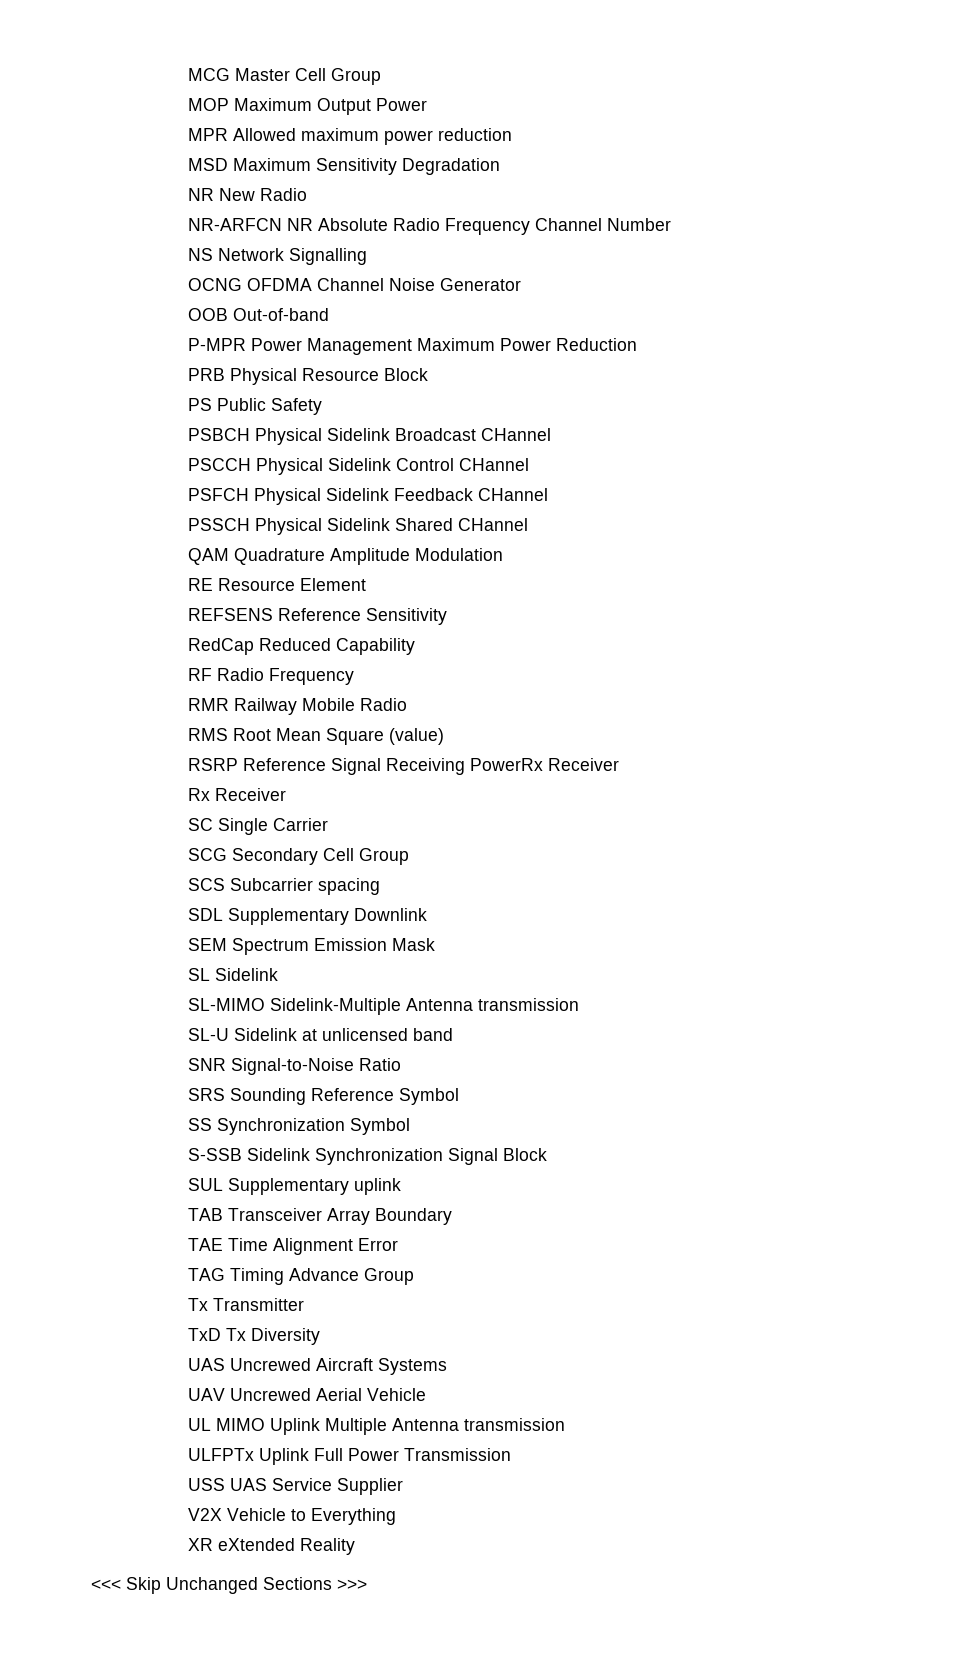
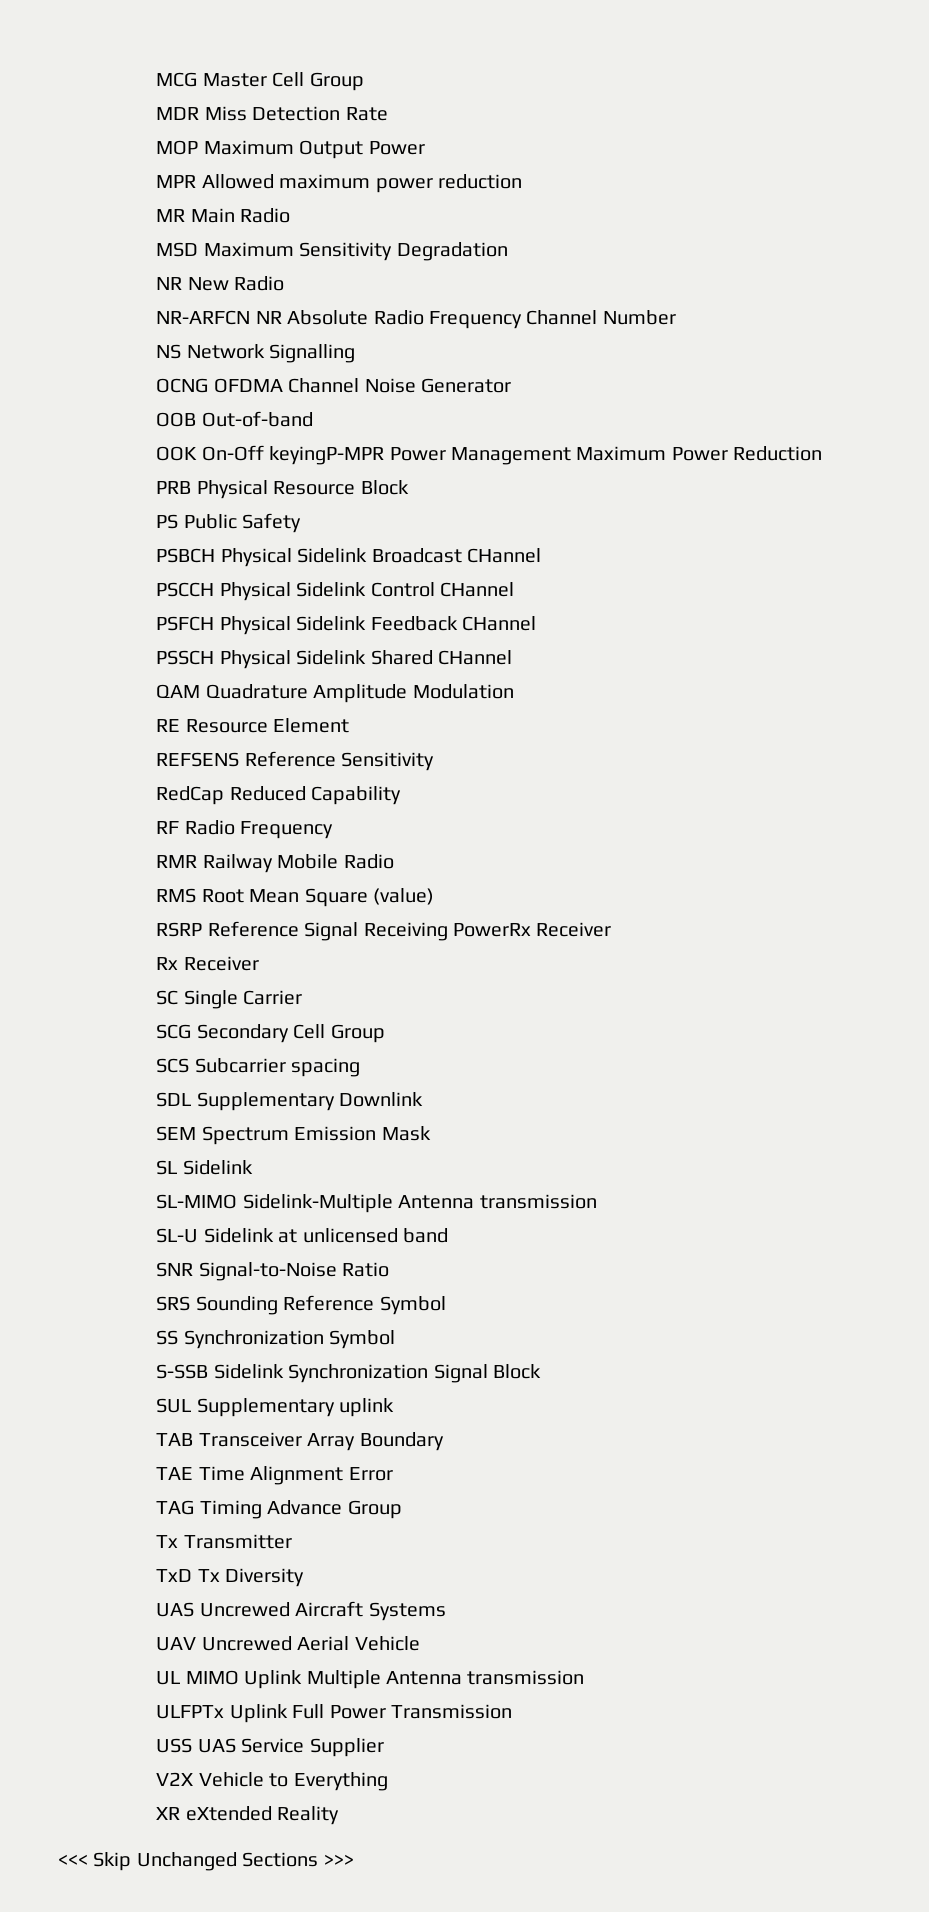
(382, 76) none -> [156,106,388,121] // MDR Miss Detection Rate
(513, 134) none -> [156,208,291,223] // MR Main Radio
[188,338,247,351] P-MPR -> [156,445,385,465] OOK On-Off keyingP-MPR

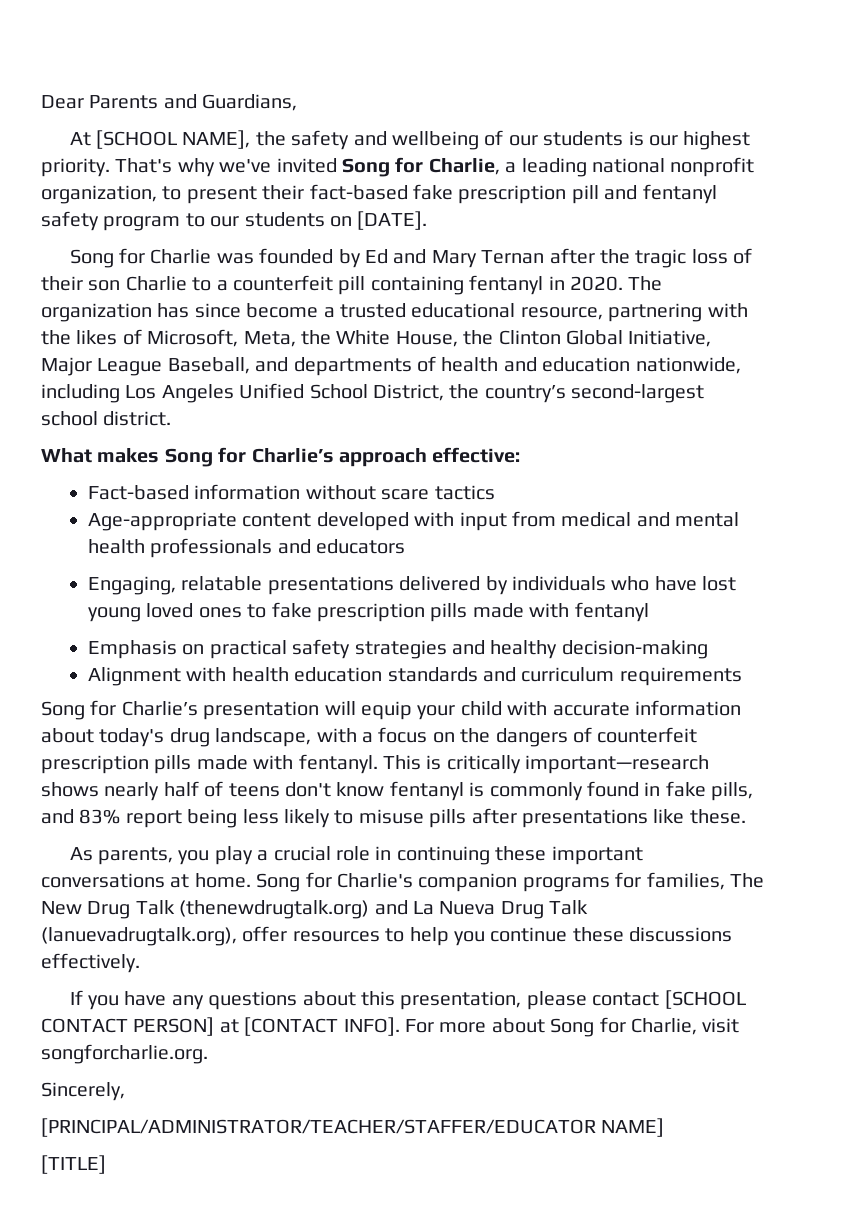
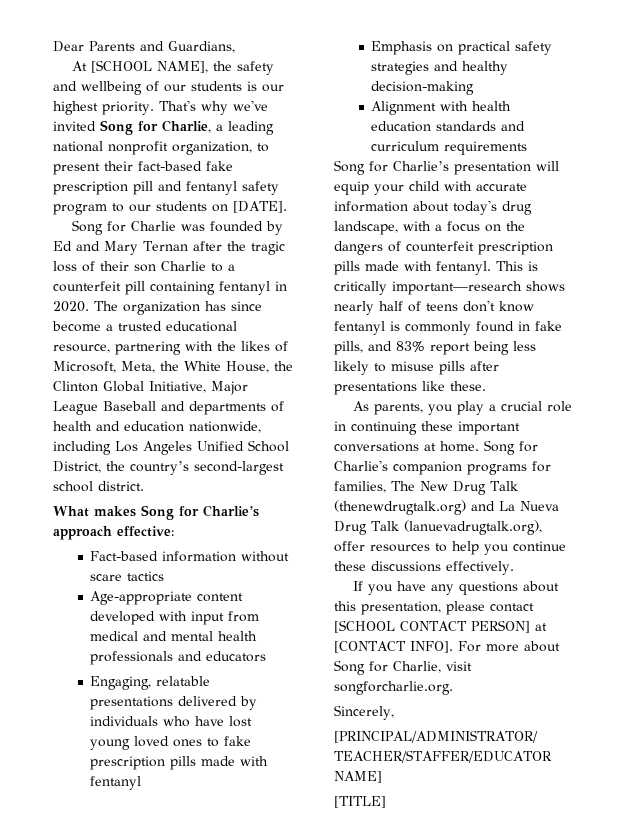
[167,357,250,374] Baseball, -> [103,401,156,411] Baseball

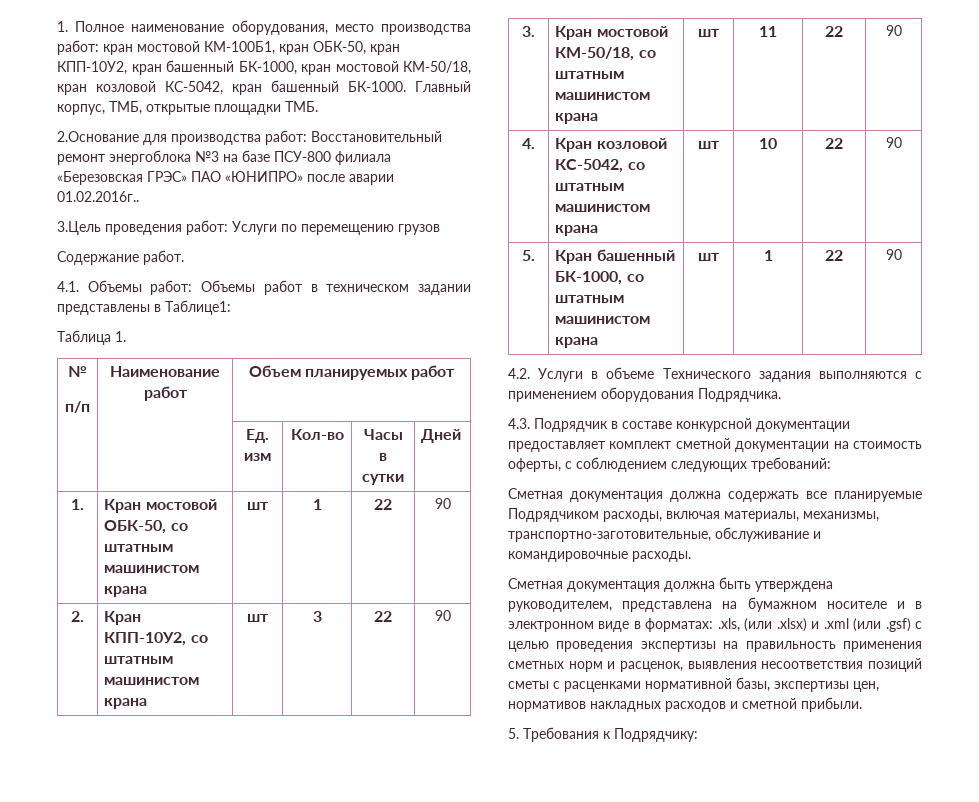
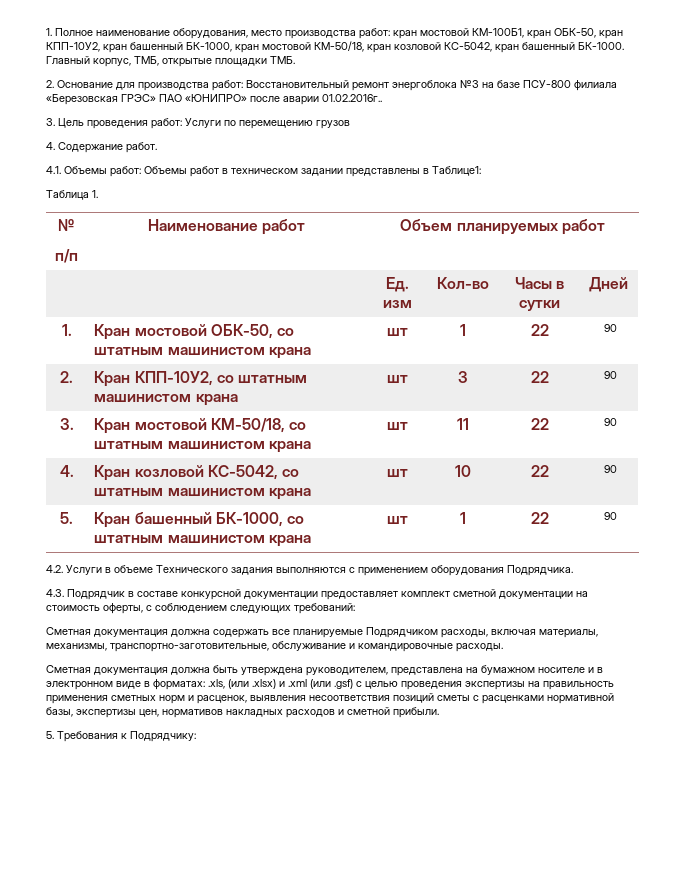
[57,131,139,142] 2.Основание -> [46,80,113,88] 2. Основание
[57,221,101,235] 3.Цель -> [46,118,84,128] 3. Цель
(440, 229) none -> [46,142,55,150] 4.

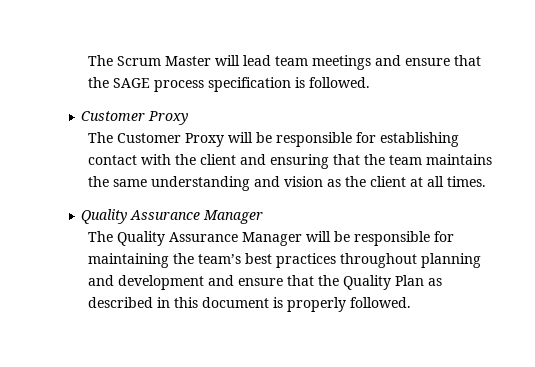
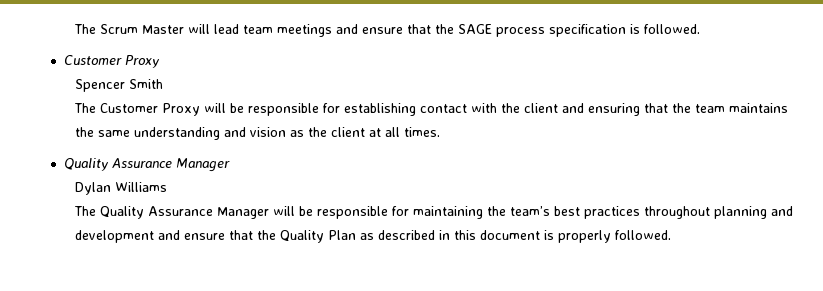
(189, 118) none -> [74,79,163,92] // Spencer Smith
(264, 217) none -> [74,182,167,195] // Dylan Williams

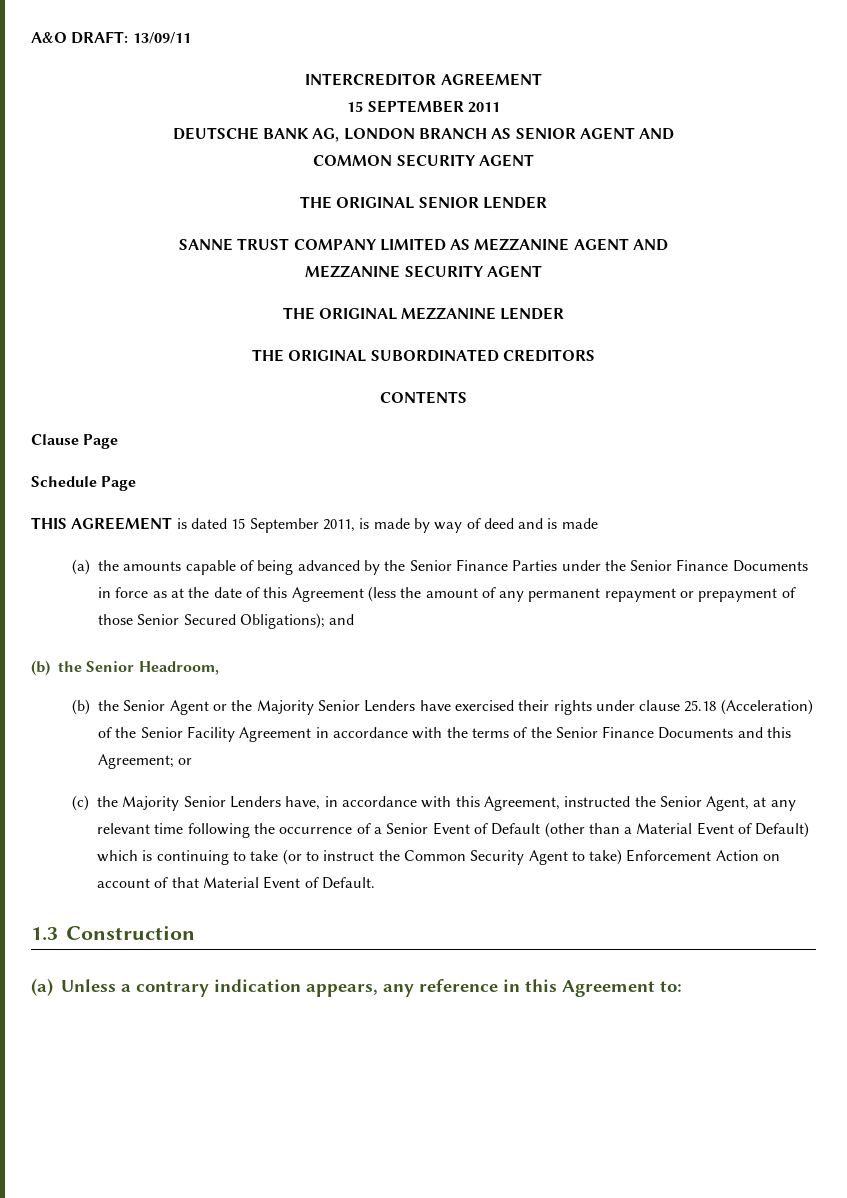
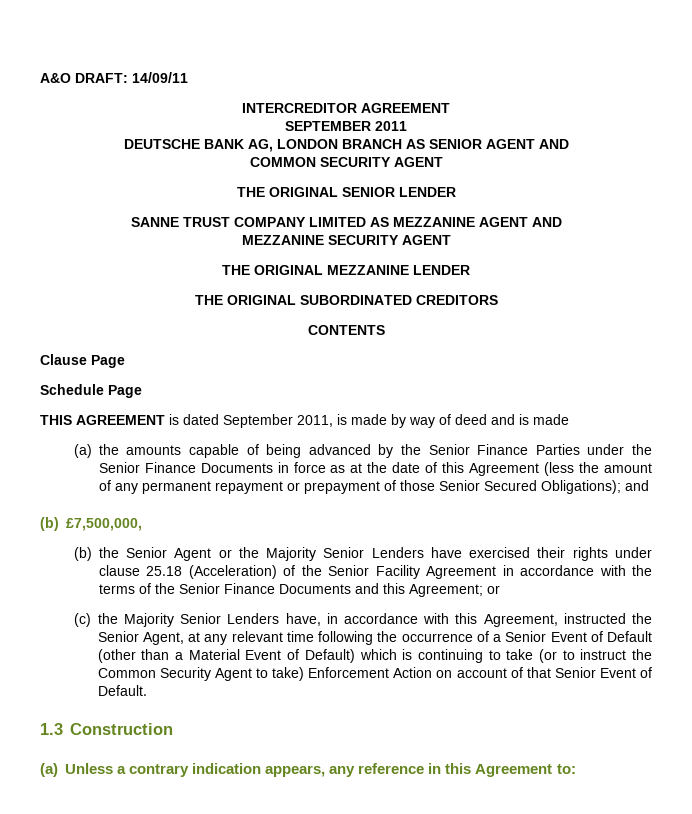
[132,32,191,44] 13/09/11 -> [132,72,188,83] 14/09/11
[347,101,364,112] 15 -> (450, 108) none
[231,518,246,529] 15 -> (219, 419) none
[58,661,219,675] the Senior Headroom, -> [66,518,142,531] £7,500,000,
[202,877,259,888] Material -> [554,667,596,678] Senior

§ WHAT THE TASK REQUIRES: The word "none" may occur in lines of the data above; say how many lines hold it, giving only the number.

§ ANSWER SECTION: 7